Tijuana, un limbo dove si intrecciano storie di umanità, violenza e solidarietà. L’ondata di violenza in questa città sembra non fermarsi e cresce invece giorno dopo giorno. Un centinaio di omicidi solo nel mese di agosto, con una media di 6 morti ammazzati al giorno e migliaia le uccisioni registrate dall’inizio dell’anno.

Migranti, narcos e crimine organizzato

Cinque cartelli si disputano il territorio di Tijuana dove convergono le rotte della droga della Baja California.
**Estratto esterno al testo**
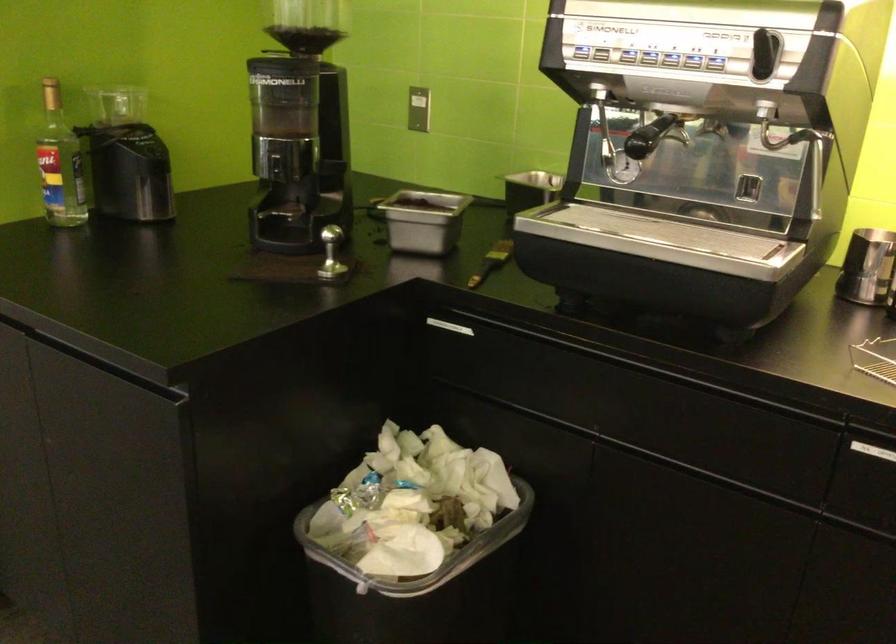
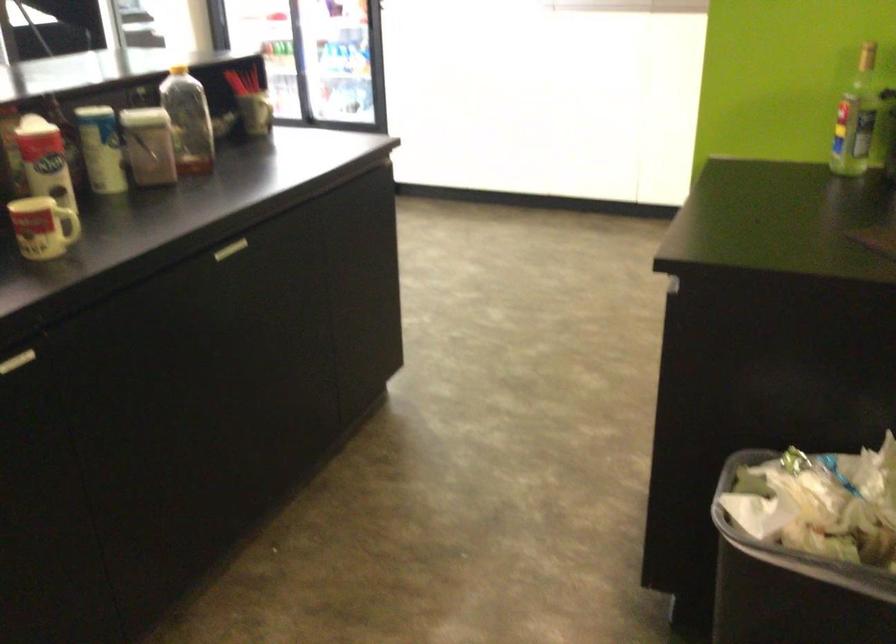
In the second image, find the point that corresponds to point 104,174 in the first image.

(856, 118)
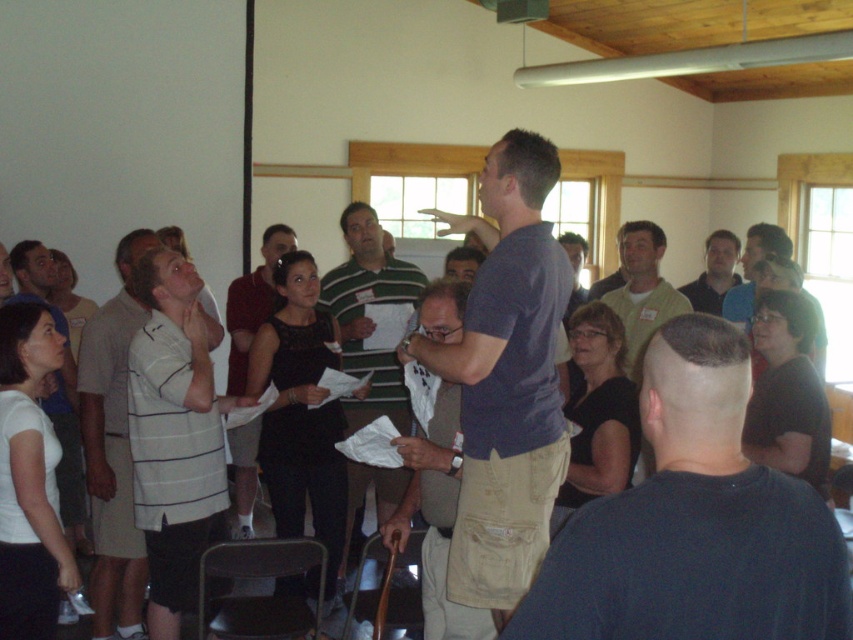
Question: Among these points, which one is nearest to the camera?

Choices:
 (A) (738, 248)
 (B) (82, 387)

Answer: (B)

Question: Among these points, which one is farthest from the camera?

Choices:
 (A) (706, 524)
 (B) (386, 364)
 (C) (281, 244)

Answer: (C)

Question: Is matte blue shirt at center further to camera compared to white striped polo shirt at left?

Choices:
 (A) yes
 (B) no

Answer: (B)

Question: Among these points, which one is farthest from the camera?

Choices:
 (A) (552, 611)
 (B) (434, 412)
 (C) (463, 328)

Answer: (B)

Question: Can you confirm if matte blue shirt at center is positioned to the right of matte green shirt at center?

Choices:
 (A) no
 (B) yes

Answer: (A)

Question: Considering the relative positions of white striped polo shirt at left and green striped shirt at center in the image provided, where is white striped polo shirt at left located with respect to green striped shirt at center?

Choices:
 (A) right
 (B) left

Answer: (B)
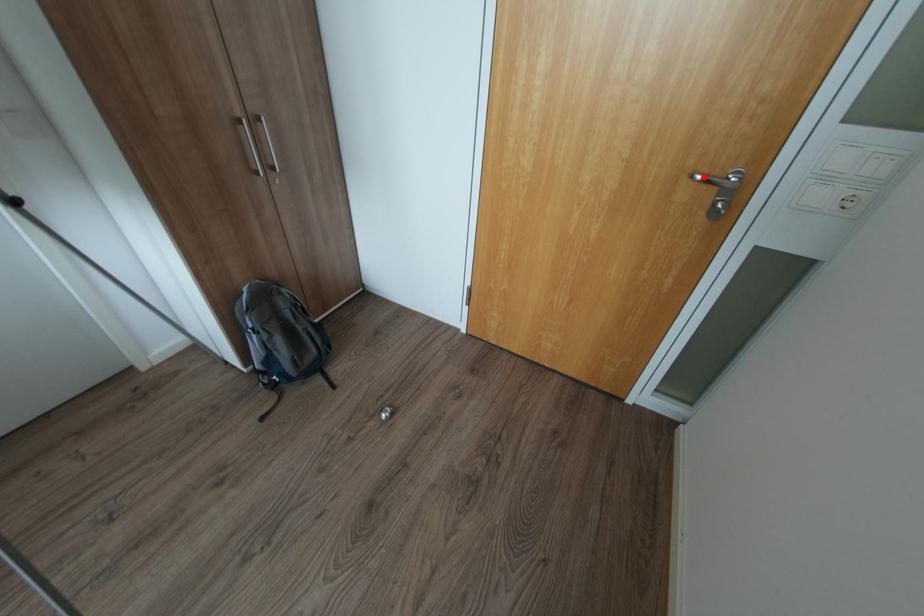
Si tratta di Arellano Félix, Jalisco Nueva Generación e Tijuana Nueva Generación, Sinaloa, Los Aquiles e Trigres. Dall’inizio dell’anno i morti ammazzati dal narcotraffico sono stati più di 1.300 e la sola Tijuana registra più di mille omicidi. La maggior parte delle uccisioni sono legate al narcotraffico e a regolamenti di conti tra bande criminali che cercano di spartirsi il territorio.

«Dopo l’arresto del famoso El Chapo – racconta Padre Patricio direttore della Casa del Migrante di Tijuana dei Padri Scalabrini – è iniziata una guerra tra bande per controllare il flusso di droga con gli Stati Uniti che genera quasi 6 morti ammazzati al giorno. Si ammazzano tra di loro, ma spesso ci vanno di mezzo anche gli innocenti»

Coyotes, i trafficanti di morte

Il crimine organizzato si concentra anche sul traffico di esseri umani tra Messico e Stati Uniti: i migranti sono disposti a pagare migliaia di dollari – fino a 12 mila – ai cosiddetti “coyotes” per attraversare il confine e arrivare negli Stati Uniti. Tuttavia, dopo aver pagato accade spesso che vengano sequestrati, picchiati e lasciati in zone impervie nel deserto dove il più delle volte trovano la morte.

Messico migranti
Tanica di acqua lasciata dai Border Angels nel deserto​ per aiutare i migranti – Foto di Cristina Mastrandrea

 

Le persone più vulnerabili non hanno altra possibilità che dipendere da queste reti criminali – trafficanti di morte – esponendosi a un gran pericolo di estorsione e violenza. Secondo lo United Nations Office on Drugs and Crime (Unodc) il traffico di esseri umani rende miliardi di dollari e negli ultimi anni i prezzi dei “passaggi” sono anche notevolmente aumentati, quasi duplicati.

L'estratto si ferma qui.